Copertina 6,5

Info

Genere:Prog Rock
Anno di uscita:2017
Durata:122 min.
Etichetta:InsideOut Music

Tracklist

  1. WE'RE NOT AN ISLAND
  2. MORNING FREEDOM
  3. THE LESSON
  4. SO LONG
  5. A DAY WE SHARE
  6. THERE'S A FIRE IN ME
  7. CENTRAL DISTRICT
  8. FREEDOM SQUARE - INSTRUMENTAL
  9. I'M JUST A SOUND
  10. HANNAH
  11. IT'S MY ROAD
  12. IL REGNO
  13. ONIRO
  14. LA LEZIONE
  15. MAYDAY
  16. LA DANZA DEGLI SPECCHI
  17. IL CIELO CHE C'È
  18. QUARTIERE GENERALE
  19. FREEDOM SQUARE - INSTRUMENTAL
  20. DALLA TERRA ALLA LUNA
  21. LE COSE BELLE
  22. BIG BANG

Line up

  • Alessandro Scaglione: keyboards, Hammond, Moog
  • Lucio Fabbri: violin
  • Patrick Djivas: bass
  • Franz Di Cioccio: lead vocals, drums
  • Marco Sfogli: guitars
  • Roberto Gualdi: drums
  • Alberto Bravin: keyboards, backing vocals

Voto medio utenti

Ci sarebbero tante cose da dire su questo (inatteso) “Emotional Tattoos”, ma proverò a concentrarmi esclusivamente su quelle che ritengo più importanti.

A scanso di equivoci, preciso subito che se siete alla ricerca di un nuovo “Storia Di Un Minuto”, “Per Un Amico” o “L’Isola Di Niente” siete parecchio fuori strada - nonostante la doppia versione italiano/inglese del full-length avesse lasciato intuire qualcosa del genere. Della formazione storica è rimasta “solo” la sezione ritmica (Franz Di Cioccio e Patrick Djivas, comprensibilmente preponderanti pure nel mix) e quindi anche sul fronte melodico/armonico - malgrado la line-up di tutto rispetto - sono lontane quelle intuizioni che quaranta e passa anni fa avevano reso grande la Premiata Forneria Marconi in tutto il mondo.

Ma la cosa che più di tutte mi ha lasciato perplesso è la (quasi totale) mancanza di quella dimensione “divertente e divertita”, mediterranea, talvolta teatrale, che da sempre ha caratterizzato la musica degli italiani. L’atmosfera che si respira è per lo più “triste”, rassegnata, cosa resa ancora più marcata dalle liriche, che nel complesso sono ben congeniate. E la musica, inevitabilmente, ne risente…
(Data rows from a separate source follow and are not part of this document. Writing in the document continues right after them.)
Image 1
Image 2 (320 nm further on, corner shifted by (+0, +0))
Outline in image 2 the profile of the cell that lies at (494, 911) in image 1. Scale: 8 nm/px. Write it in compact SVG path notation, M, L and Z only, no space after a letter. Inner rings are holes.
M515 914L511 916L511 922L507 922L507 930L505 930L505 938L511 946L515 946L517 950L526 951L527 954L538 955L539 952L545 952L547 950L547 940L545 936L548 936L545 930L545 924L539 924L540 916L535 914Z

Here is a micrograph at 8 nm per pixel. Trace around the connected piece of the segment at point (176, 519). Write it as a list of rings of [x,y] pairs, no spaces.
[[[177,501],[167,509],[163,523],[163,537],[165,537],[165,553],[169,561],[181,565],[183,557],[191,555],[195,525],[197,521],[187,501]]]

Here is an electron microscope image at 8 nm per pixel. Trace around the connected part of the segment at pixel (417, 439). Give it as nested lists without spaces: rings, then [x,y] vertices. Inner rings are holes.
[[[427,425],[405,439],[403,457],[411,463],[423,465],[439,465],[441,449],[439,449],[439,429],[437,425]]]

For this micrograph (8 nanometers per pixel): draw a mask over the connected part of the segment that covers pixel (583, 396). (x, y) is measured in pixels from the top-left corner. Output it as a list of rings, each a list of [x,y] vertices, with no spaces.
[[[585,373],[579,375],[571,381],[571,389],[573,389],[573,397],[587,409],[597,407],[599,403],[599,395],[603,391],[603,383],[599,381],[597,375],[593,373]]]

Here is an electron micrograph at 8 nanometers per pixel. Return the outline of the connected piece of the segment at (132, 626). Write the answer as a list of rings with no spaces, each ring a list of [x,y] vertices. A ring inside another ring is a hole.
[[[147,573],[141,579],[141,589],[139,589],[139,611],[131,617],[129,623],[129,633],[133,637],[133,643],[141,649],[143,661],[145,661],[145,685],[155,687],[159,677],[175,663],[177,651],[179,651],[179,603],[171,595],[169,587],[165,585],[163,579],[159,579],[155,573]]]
L’inizio non è propriamente “col botto”: “We’re Not An Island”/”Il Regno” rimanda al cantautorato di classe ma fa più New Trolls che PFM. “Morning Freedom”/”Oniro” si muove sulla stessa lunghezza d’onda, con arrangiamenti che riecheggiano il meraviglioso “Fabrizio De André In Concerto” e con un breve ma piacevole break strumentale. “The Lesson”/”La Lezione” è più dinamica ma ancora non del tutto convincente (menzione speciale per Marco Sfogli che ci mette tanto “del suo” per indorare la pillola), così come la successiva “So Long”/”Mayday” ancora ancorata al pop meno ricercato (mi è venuto in mente Phil Collins). Va decisamente meglio con “A Day We Share”/”La Danza Degli Specchi”, tra gli apici dell’album, dove per alcuni magici momenti incontriamo quella “dimensione” sopra descritta che fanno ben sperare per i minuti successivi e che incoraggiano l’ascolto. Ma “There’s A Fire In Me”/”Il Cielo Che C’è” smorza ancora una volta i toni per sfociare nella già sentita “Central District”/”Quartiere Generale” che, nonostante il piglio “combat” da concerto del Primo Maggio, funziona. La strumentale “Freedom Square” è un altro episodio degno di nota, avvicinabile a classici del calibro di “È Festa” o “La Luna Nuova” e prelude alla convenzionalissima “I’m Just A Sound”/”Dalla Terra Alla Luna”, “salvata in corner” da un ambizioso intermezzo strumentale. “Hannah”/”Le Cose Belle” non va proprio giù, sembra di ascoltare un b-side dei Dire Straits, prima della conclusiva “It’s My Road”/”Big Bang”, di ispirazione Eighties, tanto patinata quanto “groovy” alla maniera dei Toto più ammiccanti.

È brutto fare paragoni, ma penso che abbiano fatto di gran lunga meglio i Kansas. Non è il disco che avrei voluto sentire da questa storica formazione, non ho voglia di riascoltarlo e il voto in calce è parzialmente regalato.

Questa è la PFM del 2017. Prendere o lasciare.